A couple of people were taking handwritten notes, the focus clear by the fact that no one is checking their phones, and the interview was more of a conversation than an interrogation. There was an order to things, with five team staffers asking the bulk of the questions, each getting roughly the same amount of time to play their respective role.
"What would your family tell us about you?"
"How many cellphones do you have?"
"Is this just about money?"
They asked the player what he thought of his teammates in college, how he deals with teammates that he doesn't like, how he reacts to criticism. One of the interviewers has turned his chair around, another has his feet up on an unused chair and there were even a couple moments of laughter. Almost out of nowhere, there was a very specific question about a block-charge call the player was involved in during a game this past season, and how he reacted to a referee about the call not going his way.

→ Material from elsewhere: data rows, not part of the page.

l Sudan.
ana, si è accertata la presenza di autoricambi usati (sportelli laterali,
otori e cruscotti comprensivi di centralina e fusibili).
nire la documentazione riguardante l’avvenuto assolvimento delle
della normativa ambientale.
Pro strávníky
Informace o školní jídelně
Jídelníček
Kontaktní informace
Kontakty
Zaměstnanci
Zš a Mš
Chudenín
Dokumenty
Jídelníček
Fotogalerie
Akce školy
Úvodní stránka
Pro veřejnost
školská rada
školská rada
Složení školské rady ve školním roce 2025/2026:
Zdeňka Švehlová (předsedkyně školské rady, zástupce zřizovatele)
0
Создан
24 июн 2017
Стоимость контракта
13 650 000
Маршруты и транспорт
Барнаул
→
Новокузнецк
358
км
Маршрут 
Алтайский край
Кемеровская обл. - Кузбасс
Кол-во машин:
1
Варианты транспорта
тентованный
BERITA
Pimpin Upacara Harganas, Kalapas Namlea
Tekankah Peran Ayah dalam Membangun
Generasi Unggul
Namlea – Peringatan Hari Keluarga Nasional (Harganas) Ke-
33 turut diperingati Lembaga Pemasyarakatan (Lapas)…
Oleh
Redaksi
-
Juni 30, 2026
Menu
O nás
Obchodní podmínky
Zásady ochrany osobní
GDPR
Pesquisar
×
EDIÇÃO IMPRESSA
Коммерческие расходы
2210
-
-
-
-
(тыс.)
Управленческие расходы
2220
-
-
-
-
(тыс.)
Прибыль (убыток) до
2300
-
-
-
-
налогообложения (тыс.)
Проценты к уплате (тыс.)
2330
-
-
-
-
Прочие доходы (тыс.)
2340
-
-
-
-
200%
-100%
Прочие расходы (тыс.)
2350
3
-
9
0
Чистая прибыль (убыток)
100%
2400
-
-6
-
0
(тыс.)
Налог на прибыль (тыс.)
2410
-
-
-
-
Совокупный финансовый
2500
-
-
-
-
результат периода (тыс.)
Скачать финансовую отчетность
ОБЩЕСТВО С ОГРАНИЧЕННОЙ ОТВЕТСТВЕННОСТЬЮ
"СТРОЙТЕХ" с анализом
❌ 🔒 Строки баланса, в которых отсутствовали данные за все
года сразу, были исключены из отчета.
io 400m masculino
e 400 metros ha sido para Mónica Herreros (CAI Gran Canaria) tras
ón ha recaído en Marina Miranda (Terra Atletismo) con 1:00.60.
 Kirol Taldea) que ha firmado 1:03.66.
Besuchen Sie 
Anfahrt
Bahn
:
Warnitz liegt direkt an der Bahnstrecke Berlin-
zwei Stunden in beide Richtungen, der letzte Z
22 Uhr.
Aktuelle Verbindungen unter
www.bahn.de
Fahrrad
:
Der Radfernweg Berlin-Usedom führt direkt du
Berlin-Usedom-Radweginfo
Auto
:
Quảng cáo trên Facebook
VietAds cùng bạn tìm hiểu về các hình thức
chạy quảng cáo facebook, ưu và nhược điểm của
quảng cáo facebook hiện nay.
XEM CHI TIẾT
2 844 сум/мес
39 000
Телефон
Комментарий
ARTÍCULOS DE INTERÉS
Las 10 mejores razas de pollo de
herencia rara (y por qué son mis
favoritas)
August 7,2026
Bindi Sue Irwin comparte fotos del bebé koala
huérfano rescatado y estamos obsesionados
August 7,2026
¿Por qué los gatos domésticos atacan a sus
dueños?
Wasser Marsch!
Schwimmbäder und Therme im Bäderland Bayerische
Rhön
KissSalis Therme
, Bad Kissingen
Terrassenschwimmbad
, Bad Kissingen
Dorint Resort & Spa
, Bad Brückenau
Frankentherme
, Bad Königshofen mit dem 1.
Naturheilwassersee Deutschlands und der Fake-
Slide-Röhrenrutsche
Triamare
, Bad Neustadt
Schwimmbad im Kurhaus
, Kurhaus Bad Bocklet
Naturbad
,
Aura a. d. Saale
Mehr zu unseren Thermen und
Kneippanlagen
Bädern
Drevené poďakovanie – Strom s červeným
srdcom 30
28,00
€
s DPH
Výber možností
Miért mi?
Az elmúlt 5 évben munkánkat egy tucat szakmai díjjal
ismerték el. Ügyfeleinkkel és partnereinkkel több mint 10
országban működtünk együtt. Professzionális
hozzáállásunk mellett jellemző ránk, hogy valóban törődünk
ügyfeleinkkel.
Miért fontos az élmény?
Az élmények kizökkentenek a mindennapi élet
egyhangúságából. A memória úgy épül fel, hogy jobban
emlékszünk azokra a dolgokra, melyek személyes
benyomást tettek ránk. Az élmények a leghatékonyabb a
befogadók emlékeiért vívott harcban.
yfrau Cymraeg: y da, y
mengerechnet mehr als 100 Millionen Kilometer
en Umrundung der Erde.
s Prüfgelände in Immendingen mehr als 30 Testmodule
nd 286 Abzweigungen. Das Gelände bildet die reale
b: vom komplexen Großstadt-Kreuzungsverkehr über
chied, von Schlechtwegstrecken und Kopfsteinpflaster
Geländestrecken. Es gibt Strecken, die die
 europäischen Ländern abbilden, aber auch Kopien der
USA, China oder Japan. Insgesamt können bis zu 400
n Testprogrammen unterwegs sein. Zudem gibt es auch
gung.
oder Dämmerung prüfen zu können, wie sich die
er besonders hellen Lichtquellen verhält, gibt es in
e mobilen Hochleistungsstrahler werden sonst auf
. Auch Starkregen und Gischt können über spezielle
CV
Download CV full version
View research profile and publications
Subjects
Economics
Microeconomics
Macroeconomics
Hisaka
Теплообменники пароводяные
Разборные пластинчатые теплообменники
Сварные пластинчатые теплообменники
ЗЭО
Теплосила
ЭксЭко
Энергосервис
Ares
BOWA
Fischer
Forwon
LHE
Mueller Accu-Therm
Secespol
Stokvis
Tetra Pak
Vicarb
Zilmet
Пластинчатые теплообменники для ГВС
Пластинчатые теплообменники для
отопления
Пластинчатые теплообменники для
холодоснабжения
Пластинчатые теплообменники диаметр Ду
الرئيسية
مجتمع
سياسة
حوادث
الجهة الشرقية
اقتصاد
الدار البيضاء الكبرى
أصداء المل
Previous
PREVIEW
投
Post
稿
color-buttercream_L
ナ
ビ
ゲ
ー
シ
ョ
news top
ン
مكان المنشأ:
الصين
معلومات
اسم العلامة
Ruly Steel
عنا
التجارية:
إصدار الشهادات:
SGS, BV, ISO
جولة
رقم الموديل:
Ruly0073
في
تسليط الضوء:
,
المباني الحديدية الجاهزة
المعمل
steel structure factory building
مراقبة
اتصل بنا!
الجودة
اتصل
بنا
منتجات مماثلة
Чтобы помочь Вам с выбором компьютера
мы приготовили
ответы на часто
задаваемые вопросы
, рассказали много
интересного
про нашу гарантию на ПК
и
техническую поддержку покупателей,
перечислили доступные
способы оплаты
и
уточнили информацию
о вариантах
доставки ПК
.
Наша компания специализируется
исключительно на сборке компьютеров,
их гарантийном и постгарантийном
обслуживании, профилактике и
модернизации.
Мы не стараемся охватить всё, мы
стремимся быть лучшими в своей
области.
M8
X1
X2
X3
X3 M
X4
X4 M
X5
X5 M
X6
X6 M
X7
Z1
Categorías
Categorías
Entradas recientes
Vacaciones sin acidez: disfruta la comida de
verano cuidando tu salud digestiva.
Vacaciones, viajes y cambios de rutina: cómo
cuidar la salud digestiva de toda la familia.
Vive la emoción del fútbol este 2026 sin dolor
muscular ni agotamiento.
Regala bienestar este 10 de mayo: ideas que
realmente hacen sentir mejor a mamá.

The player slid down in his chair a little bit.
"How'd you even know about that?" he asked, sheepishly.
The time flies by, the interview wraps and the player was due in a few minutes one floor down for another of his seven meetings scheduled throughout the day. Everyone stands, handshakes happen all around, and just like that, it was over. The notebooks close, and the player is walked to the door by the coach who pats him on the back twice while saying "you did great."
The kid stepped into the hall, the door closed, and that was it.
Every team does interviews differently, but for the most part the setup was the same — cleared-out hotel room, about 30 minutes per session, somewhere between five to 10 people in the room to greet the player. By nightfall and the end of the day's meetings, everyone is exhausted.
Shen grad Kevin Huerter, who is leaving Maryland after two seasons and could get selected as early as the middle of the first round, said some teams — San Antonio and Golden State in particular — were more in-depth than some other clubs were with him during the combine interviews.
"Pick one moment in time that describes your personality," Huerter said he was asked during the Warriors meeting. "I thought that was a really good question."